Et avant tout, il fallait qu'elle termine quelque chose. Il fallait que Malefoy vole. Pour de vrai. Et maintenant qu'elle le connaissait mieux, Hermione pensait avoir trouvé la solution.

Elle le ferait voler avant de risquer son « amitié » avec Malefoy.

La jeune fille calma ses inquiétudes et ses pensées avec quelques médicaments. Elle resta quelques minutes dans une semi insconcience avant de s'endormir.


Dimanche 2 juin

Quand Draco avait reçu le message de Granger, il avait tout de suite senti que quelque chose n'allait pas. C'était peut être dans son écriture plus serrée que d'habitude. Ou dans son ton plus sec. Ou alors dans les tâches d'encre qui parsemaient le parchemin. Elle n'en laissait jamais d'habitude. Draco froissa la lettre, se leva de son immense canapé beige et se servit un verre. Granger lui avait donné rendez-vous cet après midi, en pleine campagne anglaise. A l'écart. Loin des regards. Pourquoi donc ? Un sourire étira ses lèvres alors que l'imagination du jeune homme vagabondait. Mais si son esprit était occupé par des pensées fort agréables, son ventre noué lui prouvait bien que son intuition l'avertissait.

A quinze heure, comme prévu, Draco transplana. C'était un très bel endroit. Une vaste plaine, à l'herbe verte comme seule peut l'être l'herbe anglaise. Une forêt s'étalait vers l'est, à perte de vue. Le vent faisait doucement onduler les branches des arbres. Ce bruissement l'apaisa immédiatement. Il vit tout de suite Granger, postée à une centaine de mètres de lui. Elle avait l'air stressée, il le voyait à sa raideur de sa posture. Le tableau était très curieux : la petite Granger perdue dans cette immensité de verdure, seule.
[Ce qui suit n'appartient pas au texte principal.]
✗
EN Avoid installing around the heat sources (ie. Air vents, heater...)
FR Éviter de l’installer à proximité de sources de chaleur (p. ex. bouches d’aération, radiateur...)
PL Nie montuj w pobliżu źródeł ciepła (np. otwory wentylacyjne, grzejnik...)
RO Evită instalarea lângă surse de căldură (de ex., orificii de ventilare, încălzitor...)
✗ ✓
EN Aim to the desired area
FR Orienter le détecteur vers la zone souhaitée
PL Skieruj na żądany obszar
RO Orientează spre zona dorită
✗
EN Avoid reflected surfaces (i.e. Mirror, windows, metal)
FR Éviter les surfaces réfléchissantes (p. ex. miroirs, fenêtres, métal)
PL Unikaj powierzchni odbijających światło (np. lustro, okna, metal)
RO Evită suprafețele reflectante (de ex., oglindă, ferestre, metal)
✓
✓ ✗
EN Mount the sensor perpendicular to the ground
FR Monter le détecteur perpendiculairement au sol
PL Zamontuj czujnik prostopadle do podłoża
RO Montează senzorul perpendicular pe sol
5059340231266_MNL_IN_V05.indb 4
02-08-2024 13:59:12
Il s'avança vers elle. Quand Hermione cessa de s'intéresser à ses ongles et qu'elle vit Draco, son sourire se crispa.

Draco remarqua enfin ce qui semblait tant la troubler : un balai posé à ses pieds, elle ne cessait d'y jeter des coups d'œil furtif. Il s'arrêta net, à quelques mètres de la jeune fille.
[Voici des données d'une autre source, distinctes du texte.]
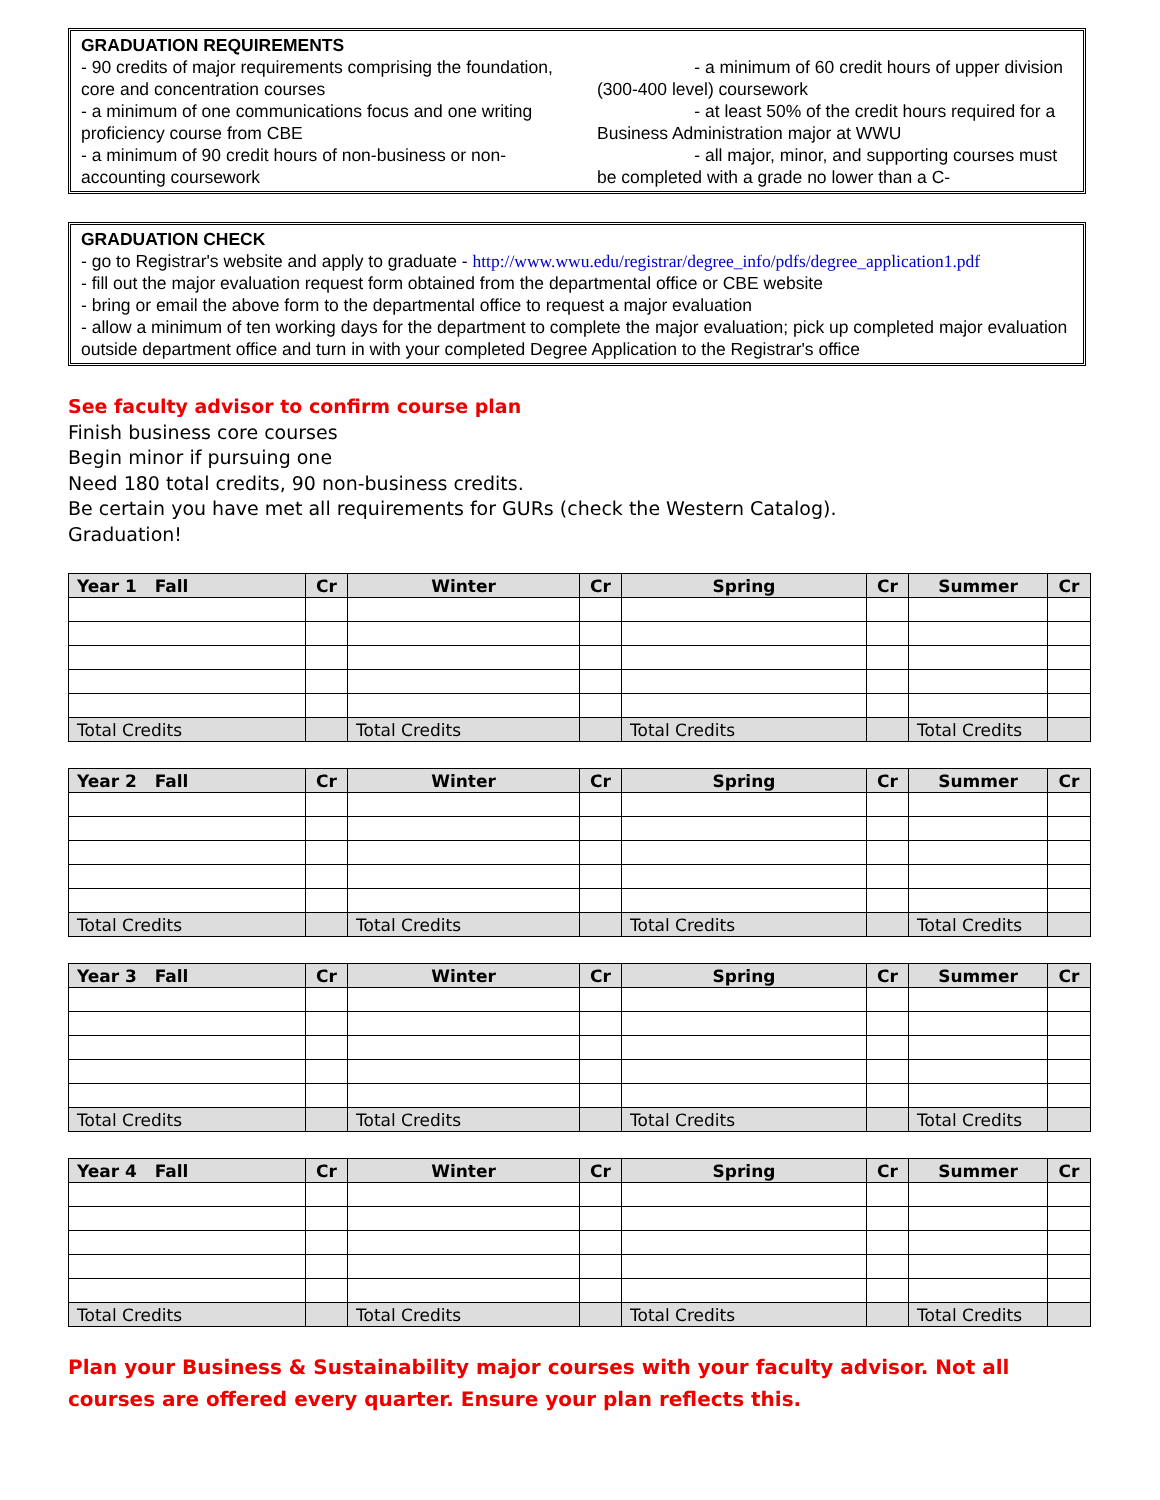GRADUATION REQUIREMENTS
- 90 credits of major requirements comprising the foundation, core and concentration courses
- a minimum of one communications focus and one writing proficiency course from CBE
- a minimum of 90 credit hours of non-business or non-accounting coursework
- a minimum of 60 credit hours of upper division (300-400 level) coursework
- at least 50% of the credit hours required for a Business Administration major at WWU
- all major, minor, and supporting courses must be completed with a grade no lower than a C-
GRADUATION CHECK
- go to Registrar's website and apply to graduate - http://www.wwu.edu/registrar/degree_info/pdfs/degree_application1.pdf
- fill out the major evaluation request form obtained from the departmental office or CBE website
- bring or email the above form to the departmental office to request a major evaluation
- allow a minimum of ten working days for the department to complete the major evaluation; pick up completed major evaluation outside department office and turn in with your completed Degree Application to the Registrar's office
See faculty advisor to confirm course plan
Finish business core courses
Begin minor if pursuing one
Need 180 total credits, 90 non-business credits.
Be certain you have met all requirements for GURs (check the Western Catalog).
Graduation!
| Year 1 Fall | Cr | Winter | Cr | Spring | Cr | Summer | Cr |
| --- | --- | --- | --- | --- | --- | --- | --- |
| Total Credits | | Total Credits | | Total Credits | | Total Credits | |
| Year 2 Fall | Cr | Winter | Cr | Spring | Cr | Summer | Cr |
| --- | --- | --- | --- | --- | --- | --- | --- |
| Total Credits | | Total Credits | | Total Credits | | Total Credits | |
| Year 3 Fall | Cr | Winter | Cr | Spring | Cr | Summer | Cr |
| --- | --- | --- | --- | --- | --- | --- | --- |
| Total Credits | | Total Credits | | Total Credits | | Total Credits | |
| Year 4 Fall | Cr | Winter | Cr | Spring | Cr | Summer | Cr |
| --- | --- | --- | --- | --- | --- | --- | --- |
| Total Credits | | Total Credits | | Total Credits | | Total Credits | |
Plan your Business & Sustainability major courses with your faculty advisor. Not all courses are offered every quarter. Ensure your plan reflects this.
- C'est juste pour ça que tu m'a donné rendez-vous Granger ? s'enquit l'ancien Serpentard, poli mais glacial. J'espérais un programme plus… épicé…

Son sourire se fit moqueur. Hermione se pencha et ramassa le balai.

- Désolé Malefoy. L'effort avant le réconfort.

- Tiens donc, c'est une offre ?

- Ne rêve pas ! Je suis là pour te faire monter sur ce putain de balai, rien d'autre !

Sa voix était hachée, son visage pâle, ses yeux fuyants. Elle n'avait vraiment pas l'air normale. Draco fronça les sourcils. Si elle voulait jouer à la méchante, il pouvait sans efforts la surpasser. Il avait beaucoup plus d'expérience dans ce domaine.

- Je ne reçois d'ordre de personne Granger. Je monterai sur ce balai si j'en ai envie.

Hermione soupira et se dandina d'un pied sur l'autre. Evidemment que ça n'allait pas être une partie de plaisir. Mais avant de dire à Malefoy qu'ils ne pouvaient plus se voir, elle voulait qu'il vole. Peu importe le temps que ça prendrait.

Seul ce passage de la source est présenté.